Reik is a Mexican pop rock band from Mexicali, Baja California, formed in 2003 by Jesús Alberto Navarro Rosas (lead vocals), Julio Ramírez Eguía (guitar, background vocals), and Gilberto Marín Espinoza (guitar). The group's first five albums have been classified as Latin pop, but the group has since transitioned to a more urban-influenced sound since 2015. Reik has won a Latin Billboard Music Award, four Los Premios MTV Latinoamérica awards, and a Latin Grammy.

Formed in 2003, the group released its self-titled debut album in 2005 which featured the singles "Yo Quisiera" and "Qué Vida La Mía". Reik's second studio album, Secuencia, was released on 12 December 2006, anchored by the single, "Invierno". On 30 September 2008, Reik released its third studio album Un Día Más, for which the band won the Latin Grammy Award for Best Pop Album by a Duo or Group with Vocals in 2009. The band's following releases Peligro (2011) and Des/Amor (2015) featured a more electronic sound.

Feeling frustrated with the perceived stagnation of Latin pop after the release of Des/Amor, the band evolved its sound and began collaborating with reggaeton artists. The band has since released popular singles "Ya Me Enteré" with Nicky Jam, "Me niego" with Ozuna, and "Amigos Con Derechos" with Maluma. These singles have charted on numerous Billboard charts and have renewed the band's popularity. The group also collaborated with Korean pop group Super Junior on the song “One More Time (Otra Vez)”.

Members

Jesús Alberto Navarro
Jesús Alberto Navarro Rosas is the vocalist. He was born on 9 July 1986, in the city of Mexicali, Baja California, Mexico. He started singing at the age of six when he joined a choir at his local church. Growing up his musical influences were very diverse. He was inspired by John Mayer, Justin Timberlake, Robbie Williams, Thalía, and Mónica Naranjo.

Julio Ramírez Eguía
Julio Ramírez Eguía is the guitarist. He was born on 21 December 1987, in the city of Mexicali. He has been playing the guitar since he was twelve years old. Growing up, he was influenced by Further Seems Forever. At nine years old, he was a black belt national champion in karate. When he was about fourteen or fifteen years old, he had his own soccer team and were champions as well.

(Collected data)
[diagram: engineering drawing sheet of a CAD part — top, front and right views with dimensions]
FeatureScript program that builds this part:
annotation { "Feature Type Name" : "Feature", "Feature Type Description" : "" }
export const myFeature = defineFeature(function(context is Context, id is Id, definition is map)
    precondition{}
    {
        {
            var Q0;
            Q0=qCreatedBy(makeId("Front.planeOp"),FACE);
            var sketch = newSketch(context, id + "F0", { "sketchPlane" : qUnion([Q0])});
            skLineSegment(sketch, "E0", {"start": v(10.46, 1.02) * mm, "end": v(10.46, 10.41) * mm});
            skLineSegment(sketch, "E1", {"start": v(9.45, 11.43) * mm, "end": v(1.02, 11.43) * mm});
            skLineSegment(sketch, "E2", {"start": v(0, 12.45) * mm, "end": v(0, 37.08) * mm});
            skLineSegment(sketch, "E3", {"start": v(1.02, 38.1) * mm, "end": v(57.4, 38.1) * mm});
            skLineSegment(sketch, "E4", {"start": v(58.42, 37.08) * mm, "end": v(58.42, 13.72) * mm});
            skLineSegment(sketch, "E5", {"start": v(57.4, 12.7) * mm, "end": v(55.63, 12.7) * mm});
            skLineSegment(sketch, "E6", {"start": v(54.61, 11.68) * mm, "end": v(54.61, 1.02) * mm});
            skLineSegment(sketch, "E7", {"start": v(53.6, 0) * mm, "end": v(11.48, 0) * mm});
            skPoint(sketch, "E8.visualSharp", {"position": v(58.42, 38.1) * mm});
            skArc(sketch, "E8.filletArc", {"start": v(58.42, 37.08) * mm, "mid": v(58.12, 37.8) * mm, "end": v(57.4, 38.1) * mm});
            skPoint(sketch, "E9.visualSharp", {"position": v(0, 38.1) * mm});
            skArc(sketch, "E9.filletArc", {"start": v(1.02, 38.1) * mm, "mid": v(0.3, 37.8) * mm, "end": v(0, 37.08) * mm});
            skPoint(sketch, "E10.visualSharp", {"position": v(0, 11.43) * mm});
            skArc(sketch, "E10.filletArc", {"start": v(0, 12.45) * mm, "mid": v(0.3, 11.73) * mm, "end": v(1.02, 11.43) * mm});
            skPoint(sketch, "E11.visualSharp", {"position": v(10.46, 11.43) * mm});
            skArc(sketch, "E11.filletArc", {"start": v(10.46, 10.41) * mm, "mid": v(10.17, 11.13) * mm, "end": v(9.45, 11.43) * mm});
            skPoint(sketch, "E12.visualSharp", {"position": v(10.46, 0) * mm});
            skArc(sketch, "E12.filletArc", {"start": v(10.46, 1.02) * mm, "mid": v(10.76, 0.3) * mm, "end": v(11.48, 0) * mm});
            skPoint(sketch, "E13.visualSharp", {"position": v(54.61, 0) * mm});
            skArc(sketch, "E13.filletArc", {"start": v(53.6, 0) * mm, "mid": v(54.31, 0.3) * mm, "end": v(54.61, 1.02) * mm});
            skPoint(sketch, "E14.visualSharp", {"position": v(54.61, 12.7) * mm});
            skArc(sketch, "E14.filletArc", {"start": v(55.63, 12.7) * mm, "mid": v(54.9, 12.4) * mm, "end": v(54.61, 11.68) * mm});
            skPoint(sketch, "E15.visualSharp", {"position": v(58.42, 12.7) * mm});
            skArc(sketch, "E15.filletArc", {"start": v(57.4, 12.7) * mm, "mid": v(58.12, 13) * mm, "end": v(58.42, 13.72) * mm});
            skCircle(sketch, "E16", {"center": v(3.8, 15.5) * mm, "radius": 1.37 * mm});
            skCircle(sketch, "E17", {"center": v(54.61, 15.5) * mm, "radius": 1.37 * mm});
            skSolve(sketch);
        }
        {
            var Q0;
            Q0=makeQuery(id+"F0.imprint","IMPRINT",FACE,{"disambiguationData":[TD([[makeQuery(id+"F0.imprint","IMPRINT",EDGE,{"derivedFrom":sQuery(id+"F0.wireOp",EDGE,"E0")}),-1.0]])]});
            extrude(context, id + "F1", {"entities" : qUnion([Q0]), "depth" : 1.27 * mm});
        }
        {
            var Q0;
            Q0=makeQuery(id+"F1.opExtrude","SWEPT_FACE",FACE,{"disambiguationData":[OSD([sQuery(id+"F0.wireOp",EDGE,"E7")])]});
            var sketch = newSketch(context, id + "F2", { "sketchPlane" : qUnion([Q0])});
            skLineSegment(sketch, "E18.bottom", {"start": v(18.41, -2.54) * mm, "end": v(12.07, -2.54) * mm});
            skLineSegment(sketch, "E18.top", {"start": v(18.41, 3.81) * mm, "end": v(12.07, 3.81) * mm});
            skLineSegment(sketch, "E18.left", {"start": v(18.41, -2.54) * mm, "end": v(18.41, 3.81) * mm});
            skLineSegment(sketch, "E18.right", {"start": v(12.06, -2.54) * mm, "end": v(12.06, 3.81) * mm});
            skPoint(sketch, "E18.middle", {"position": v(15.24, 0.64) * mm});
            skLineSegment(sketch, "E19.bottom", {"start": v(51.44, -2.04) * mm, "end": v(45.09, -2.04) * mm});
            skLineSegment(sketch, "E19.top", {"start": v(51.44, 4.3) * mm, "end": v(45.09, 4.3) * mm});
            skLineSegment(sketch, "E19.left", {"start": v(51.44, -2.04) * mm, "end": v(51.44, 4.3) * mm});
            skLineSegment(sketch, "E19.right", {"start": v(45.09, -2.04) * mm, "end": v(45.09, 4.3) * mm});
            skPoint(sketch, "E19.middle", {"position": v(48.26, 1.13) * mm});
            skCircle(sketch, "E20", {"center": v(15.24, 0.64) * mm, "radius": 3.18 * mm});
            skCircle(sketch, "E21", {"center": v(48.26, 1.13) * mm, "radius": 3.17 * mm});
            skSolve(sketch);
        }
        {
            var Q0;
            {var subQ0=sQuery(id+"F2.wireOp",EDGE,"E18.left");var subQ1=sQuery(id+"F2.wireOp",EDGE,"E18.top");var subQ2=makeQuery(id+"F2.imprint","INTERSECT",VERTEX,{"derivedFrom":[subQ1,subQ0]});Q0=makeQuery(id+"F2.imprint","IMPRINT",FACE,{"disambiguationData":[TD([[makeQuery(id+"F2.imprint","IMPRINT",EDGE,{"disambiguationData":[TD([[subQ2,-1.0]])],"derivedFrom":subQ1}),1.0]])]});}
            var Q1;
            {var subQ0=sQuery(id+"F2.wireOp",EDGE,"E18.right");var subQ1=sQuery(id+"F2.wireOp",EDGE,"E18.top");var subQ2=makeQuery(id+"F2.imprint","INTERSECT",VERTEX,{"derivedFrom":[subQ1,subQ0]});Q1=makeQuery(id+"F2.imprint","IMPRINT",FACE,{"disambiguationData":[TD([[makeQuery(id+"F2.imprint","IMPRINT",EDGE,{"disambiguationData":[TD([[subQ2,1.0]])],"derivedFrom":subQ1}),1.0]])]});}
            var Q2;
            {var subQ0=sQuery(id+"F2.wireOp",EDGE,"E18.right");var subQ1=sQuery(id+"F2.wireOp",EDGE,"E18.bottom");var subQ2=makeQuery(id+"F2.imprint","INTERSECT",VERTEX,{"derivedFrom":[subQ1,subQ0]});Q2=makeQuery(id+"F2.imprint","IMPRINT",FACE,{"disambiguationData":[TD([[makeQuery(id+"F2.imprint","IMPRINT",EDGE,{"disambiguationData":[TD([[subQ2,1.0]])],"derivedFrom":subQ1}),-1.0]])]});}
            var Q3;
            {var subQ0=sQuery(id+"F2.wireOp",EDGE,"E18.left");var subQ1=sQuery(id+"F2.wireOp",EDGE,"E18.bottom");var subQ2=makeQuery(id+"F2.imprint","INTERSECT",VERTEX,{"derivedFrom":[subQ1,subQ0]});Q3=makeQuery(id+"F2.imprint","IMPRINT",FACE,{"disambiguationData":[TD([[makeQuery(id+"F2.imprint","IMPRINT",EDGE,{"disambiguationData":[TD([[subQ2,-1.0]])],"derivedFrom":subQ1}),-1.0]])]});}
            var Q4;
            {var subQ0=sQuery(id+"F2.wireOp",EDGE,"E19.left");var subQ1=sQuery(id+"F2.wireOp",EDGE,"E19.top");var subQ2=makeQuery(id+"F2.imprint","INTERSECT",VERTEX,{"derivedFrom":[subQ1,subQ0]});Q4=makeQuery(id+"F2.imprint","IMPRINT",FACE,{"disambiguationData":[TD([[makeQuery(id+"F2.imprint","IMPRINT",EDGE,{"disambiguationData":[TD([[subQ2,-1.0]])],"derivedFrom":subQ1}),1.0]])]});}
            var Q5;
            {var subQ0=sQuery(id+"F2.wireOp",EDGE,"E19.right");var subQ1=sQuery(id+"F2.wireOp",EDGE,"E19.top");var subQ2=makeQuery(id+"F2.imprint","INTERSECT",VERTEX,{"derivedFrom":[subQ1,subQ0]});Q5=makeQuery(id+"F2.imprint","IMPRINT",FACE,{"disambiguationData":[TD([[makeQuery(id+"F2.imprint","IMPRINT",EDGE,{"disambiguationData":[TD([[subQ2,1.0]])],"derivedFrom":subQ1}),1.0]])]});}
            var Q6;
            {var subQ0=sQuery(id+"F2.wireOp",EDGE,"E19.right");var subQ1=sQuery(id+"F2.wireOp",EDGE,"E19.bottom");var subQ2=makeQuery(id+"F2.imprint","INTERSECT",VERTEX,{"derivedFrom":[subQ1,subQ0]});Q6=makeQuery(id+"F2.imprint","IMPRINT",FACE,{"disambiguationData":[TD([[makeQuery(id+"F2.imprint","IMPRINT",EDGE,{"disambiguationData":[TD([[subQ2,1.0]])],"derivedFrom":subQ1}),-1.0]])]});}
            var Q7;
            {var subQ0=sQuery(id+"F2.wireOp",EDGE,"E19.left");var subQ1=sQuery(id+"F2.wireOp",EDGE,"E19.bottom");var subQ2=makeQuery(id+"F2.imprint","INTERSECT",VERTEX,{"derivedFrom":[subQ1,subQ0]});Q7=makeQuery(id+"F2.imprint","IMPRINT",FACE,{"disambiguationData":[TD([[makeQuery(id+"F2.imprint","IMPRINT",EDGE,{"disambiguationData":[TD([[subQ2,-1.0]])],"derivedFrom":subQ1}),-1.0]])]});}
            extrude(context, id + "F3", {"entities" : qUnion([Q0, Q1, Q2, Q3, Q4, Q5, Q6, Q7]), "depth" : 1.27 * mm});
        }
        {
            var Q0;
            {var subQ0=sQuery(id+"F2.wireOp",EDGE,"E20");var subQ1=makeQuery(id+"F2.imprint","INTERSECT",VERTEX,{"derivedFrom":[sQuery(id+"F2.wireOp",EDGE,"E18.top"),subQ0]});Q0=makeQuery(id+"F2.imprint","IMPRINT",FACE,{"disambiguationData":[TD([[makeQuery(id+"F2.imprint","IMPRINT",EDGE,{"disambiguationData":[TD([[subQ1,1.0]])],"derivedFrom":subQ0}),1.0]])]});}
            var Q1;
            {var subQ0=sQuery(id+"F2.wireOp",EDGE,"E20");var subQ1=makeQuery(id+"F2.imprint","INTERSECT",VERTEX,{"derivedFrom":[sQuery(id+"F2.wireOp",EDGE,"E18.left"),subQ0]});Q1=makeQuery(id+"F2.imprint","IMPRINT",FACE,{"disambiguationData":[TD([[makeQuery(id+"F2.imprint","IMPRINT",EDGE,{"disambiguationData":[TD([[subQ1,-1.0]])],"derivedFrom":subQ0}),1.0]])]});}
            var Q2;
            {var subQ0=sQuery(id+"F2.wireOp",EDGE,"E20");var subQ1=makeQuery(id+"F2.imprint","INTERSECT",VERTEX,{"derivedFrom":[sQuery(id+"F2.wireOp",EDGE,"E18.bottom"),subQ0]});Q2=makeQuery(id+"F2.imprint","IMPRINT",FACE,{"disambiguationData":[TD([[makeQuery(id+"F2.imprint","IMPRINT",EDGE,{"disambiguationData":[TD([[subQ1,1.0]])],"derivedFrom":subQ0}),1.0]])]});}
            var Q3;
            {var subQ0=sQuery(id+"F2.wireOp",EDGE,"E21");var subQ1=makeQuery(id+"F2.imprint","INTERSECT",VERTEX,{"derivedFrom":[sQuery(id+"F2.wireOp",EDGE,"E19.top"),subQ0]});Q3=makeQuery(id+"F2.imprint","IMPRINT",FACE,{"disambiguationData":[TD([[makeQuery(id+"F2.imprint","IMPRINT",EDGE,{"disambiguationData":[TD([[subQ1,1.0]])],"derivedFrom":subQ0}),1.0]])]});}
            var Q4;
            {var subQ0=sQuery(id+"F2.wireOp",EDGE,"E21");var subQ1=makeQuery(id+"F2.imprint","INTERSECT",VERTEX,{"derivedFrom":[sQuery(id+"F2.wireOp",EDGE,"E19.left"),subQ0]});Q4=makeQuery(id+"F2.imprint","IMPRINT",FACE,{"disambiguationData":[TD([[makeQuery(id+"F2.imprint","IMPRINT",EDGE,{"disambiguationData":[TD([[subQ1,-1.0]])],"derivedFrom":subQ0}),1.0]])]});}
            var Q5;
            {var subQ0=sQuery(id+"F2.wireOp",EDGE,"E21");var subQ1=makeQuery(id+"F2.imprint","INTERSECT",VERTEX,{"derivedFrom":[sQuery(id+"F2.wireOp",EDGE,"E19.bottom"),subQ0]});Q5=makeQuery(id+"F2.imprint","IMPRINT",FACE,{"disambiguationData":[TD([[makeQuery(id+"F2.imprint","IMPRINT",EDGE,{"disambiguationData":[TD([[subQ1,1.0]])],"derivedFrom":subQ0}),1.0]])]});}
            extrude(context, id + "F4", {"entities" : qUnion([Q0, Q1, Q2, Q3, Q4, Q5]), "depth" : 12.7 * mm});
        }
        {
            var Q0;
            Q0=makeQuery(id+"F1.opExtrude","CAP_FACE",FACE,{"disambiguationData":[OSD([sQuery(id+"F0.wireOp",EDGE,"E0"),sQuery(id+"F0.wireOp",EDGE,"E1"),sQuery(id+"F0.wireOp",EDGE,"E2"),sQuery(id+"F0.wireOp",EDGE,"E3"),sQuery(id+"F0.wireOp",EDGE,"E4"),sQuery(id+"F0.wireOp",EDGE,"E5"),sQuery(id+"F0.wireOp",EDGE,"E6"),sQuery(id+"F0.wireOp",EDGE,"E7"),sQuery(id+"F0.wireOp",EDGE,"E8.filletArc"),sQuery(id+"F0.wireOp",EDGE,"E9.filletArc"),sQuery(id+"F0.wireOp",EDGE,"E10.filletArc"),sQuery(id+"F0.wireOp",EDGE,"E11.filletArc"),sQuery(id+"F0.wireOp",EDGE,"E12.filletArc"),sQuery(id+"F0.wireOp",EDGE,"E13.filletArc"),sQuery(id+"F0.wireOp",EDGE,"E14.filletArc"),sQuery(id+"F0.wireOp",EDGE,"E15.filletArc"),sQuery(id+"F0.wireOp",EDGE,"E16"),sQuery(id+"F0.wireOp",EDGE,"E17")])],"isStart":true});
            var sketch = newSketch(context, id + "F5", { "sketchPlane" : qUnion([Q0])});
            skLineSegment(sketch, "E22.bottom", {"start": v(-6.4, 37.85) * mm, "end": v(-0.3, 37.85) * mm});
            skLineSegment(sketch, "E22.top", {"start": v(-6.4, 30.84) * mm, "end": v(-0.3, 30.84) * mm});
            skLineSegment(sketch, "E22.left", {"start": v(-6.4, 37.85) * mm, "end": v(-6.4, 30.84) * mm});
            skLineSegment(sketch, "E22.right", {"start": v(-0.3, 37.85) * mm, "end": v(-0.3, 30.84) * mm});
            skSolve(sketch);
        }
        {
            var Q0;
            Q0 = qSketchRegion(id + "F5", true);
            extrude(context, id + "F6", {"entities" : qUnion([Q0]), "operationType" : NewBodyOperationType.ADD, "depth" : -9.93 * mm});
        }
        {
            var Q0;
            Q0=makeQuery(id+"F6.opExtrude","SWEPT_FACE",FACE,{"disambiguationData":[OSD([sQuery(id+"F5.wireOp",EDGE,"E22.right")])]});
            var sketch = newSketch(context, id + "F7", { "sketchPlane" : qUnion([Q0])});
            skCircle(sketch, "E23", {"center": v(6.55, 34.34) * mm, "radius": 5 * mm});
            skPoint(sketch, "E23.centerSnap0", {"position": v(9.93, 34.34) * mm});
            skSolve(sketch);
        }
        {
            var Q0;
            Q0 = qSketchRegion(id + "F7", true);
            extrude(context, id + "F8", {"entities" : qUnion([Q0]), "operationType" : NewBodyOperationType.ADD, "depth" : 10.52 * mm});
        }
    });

> [Exercise instructions]:
a) Rewrite the part of the Reik overview between "Formed in 2003, the" and "more electronic sound.", inclusive, with "anchored" replaced by "led".
b) Translate this sentence from the Reik overview into Spanish: "These singles have charted on numerous Billboard charts and have renewed the band's popularity."

> [Results in order]:
a)
Formed in 2003, the group released its self-titled debut album in 2005 which featured the singles "Yo Quisiera" and "Qué Vida La Mía". Reik's second studio album, Secuencia, was released on 12 December 2006, led by the single, "Invierno". On 30 September 2008, Reik released its third studio album Un Día Más, for which the band won the Latin Grammy Award for Best Pop Album by a Duo or Group with Vocals in 2009. The band's following releases Peligro (2011) and Des/Amor (2015) featured a more electronic sound.

b) Estos sencillos han figurado en numerosas listas de Billboard y han renovado la popularidad de la banda.